## [Questions on the material]
1/ In the mailing-list message, condense the quoted paragraph beginning "This is amazing reporting" into a short bulleted list that keeps its main points.
2/ Carry on the mailing-list message from where it stops, writing the reply that follows the quoted paragraph.

## [Text]
*** Block opens ***

From: Rafal Smigrodzki (rms2g@virginia.edu)
Date: Tue Sep 24 2002 - 14:44:15 MDT
Hal wrote:
> This is amazing reporting. It sounds like there is a real chance
> that in 10-15 years we, our whole society, may be able to effectively
> eliminate our need for sleep. That would be a tremendous boost for
> the acceptance of extropian philosophy. Once people take this step
> beyond their human limitations, all the following steps will be that
> much easier.

*** Block closes ***

## [Stored entries]

*** Block opens ***

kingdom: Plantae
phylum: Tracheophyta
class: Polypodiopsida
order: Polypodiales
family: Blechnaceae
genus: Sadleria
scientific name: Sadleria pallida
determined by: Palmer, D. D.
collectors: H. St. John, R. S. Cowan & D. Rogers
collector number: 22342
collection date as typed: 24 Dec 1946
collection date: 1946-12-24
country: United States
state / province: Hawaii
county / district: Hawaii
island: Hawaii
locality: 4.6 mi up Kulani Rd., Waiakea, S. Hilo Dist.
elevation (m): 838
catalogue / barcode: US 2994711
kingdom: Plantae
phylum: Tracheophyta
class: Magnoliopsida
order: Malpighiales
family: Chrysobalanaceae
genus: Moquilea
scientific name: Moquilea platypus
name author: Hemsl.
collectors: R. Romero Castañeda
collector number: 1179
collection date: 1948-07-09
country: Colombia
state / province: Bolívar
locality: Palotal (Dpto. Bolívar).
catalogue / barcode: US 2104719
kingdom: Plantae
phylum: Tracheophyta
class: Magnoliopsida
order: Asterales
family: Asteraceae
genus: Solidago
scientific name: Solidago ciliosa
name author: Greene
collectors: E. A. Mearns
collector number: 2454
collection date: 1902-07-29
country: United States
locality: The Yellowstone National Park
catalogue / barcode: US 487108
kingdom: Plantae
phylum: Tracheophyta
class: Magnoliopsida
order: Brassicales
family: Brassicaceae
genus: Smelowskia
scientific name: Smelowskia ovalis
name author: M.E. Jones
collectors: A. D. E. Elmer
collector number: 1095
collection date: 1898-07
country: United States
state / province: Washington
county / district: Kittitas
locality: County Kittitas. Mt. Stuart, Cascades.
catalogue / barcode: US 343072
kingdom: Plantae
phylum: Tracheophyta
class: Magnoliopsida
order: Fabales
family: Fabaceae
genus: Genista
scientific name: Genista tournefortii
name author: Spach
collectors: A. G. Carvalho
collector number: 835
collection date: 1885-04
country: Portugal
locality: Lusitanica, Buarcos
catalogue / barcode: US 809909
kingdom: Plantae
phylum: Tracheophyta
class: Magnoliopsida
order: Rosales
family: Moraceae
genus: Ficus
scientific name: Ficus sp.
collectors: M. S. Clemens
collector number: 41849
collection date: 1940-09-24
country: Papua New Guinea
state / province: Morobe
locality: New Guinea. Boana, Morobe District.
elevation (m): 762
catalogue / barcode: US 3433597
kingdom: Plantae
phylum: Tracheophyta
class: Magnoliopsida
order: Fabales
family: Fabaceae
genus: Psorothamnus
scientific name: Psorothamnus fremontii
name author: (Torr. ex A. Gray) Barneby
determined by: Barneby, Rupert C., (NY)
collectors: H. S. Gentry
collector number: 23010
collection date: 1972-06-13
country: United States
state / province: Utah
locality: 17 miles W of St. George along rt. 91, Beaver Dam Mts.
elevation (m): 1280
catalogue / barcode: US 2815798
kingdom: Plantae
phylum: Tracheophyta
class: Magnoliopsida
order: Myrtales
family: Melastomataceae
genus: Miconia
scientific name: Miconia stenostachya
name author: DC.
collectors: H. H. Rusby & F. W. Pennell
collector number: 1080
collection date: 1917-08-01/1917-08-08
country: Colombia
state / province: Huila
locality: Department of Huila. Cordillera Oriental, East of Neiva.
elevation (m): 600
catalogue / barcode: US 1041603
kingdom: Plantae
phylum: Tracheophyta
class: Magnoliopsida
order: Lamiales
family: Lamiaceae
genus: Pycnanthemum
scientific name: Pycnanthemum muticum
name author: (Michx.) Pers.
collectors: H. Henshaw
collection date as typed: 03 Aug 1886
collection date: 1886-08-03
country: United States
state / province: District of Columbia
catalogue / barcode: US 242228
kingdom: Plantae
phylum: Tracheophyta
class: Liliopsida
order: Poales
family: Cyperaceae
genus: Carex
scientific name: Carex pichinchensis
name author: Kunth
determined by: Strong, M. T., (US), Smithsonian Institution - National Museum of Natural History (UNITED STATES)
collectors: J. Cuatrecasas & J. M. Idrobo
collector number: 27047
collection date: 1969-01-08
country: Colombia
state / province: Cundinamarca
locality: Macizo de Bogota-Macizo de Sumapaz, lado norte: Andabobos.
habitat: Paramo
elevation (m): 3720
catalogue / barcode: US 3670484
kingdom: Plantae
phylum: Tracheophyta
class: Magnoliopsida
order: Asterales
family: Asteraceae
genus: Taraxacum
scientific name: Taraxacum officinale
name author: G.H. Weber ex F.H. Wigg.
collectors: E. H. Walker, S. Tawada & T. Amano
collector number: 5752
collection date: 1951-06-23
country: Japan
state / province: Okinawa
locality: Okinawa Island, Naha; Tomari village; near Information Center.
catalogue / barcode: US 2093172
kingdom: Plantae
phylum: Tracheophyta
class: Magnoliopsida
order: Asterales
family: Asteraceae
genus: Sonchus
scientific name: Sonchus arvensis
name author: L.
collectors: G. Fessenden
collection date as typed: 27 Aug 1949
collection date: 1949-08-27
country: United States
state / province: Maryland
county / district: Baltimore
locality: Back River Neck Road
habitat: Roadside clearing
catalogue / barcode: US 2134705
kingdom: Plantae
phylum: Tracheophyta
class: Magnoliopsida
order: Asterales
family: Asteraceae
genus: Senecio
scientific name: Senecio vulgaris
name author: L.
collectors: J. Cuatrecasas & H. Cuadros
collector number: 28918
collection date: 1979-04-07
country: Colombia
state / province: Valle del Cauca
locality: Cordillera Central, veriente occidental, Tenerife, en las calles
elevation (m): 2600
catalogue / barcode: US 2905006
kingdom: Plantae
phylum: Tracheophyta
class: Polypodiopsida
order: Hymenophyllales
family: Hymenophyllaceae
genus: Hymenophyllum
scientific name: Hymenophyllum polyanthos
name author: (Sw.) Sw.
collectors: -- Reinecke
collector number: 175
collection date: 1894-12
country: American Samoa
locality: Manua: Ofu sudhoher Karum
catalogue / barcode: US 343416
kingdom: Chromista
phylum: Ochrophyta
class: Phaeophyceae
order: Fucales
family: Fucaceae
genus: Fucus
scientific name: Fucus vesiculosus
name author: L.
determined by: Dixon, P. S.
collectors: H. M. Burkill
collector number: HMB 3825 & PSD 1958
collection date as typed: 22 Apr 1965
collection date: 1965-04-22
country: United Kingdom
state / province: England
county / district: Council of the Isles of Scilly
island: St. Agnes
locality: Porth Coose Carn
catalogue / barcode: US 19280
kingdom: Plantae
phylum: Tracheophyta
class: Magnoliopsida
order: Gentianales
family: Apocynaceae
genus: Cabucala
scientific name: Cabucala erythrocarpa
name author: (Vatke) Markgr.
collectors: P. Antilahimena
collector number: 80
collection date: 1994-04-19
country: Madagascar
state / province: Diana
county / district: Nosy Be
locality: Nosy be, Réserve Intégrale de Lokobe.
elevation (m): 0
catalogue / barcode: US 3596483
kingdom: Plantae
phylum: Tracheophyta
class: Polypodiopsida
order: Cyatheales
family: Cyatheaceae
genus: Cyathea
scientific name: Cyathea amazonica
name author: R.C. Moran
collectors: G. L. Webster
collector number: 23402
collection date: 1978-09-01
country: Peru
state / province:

*** Block closes ***

## [Exercise answers]
1/
- The reporting is called amazing.
- Within 10–15 years, society as a whole may be able to effectively eliminate the need for sleep.
- That would be a tremendous boost for the acceptance of extropian philosophy.
- Once people take this step beyond human limitations, all the following steps will be much easier.

2/
>
### As much as I wish this were true I can't help being quite skeptical
here. Since we know that in the ancestral environment falling asleep is
dangerous, with all the hyenas prowling around, there must have been some
selection pressure for reduction of sleep. That we still sleep is for me a
strong indication that getting rid of the need for sleep is
neurophysiologically difficult, probably burdened with unfavorable
trade-offs (e.g. diminished high-level information processing). While
eventually new technologies will most likely allow constant wakefulness
without getting stupider, this will require very advanced revamping of our
neurophysiology, perhaps even discarding it altogether in favor of a
tireless inorganic substrate. Fiddling with neural network setpoints using
something as crude as drugs is not likely to achieve a feat that our Mother
Evolution couldn't accomplish in 20 million years.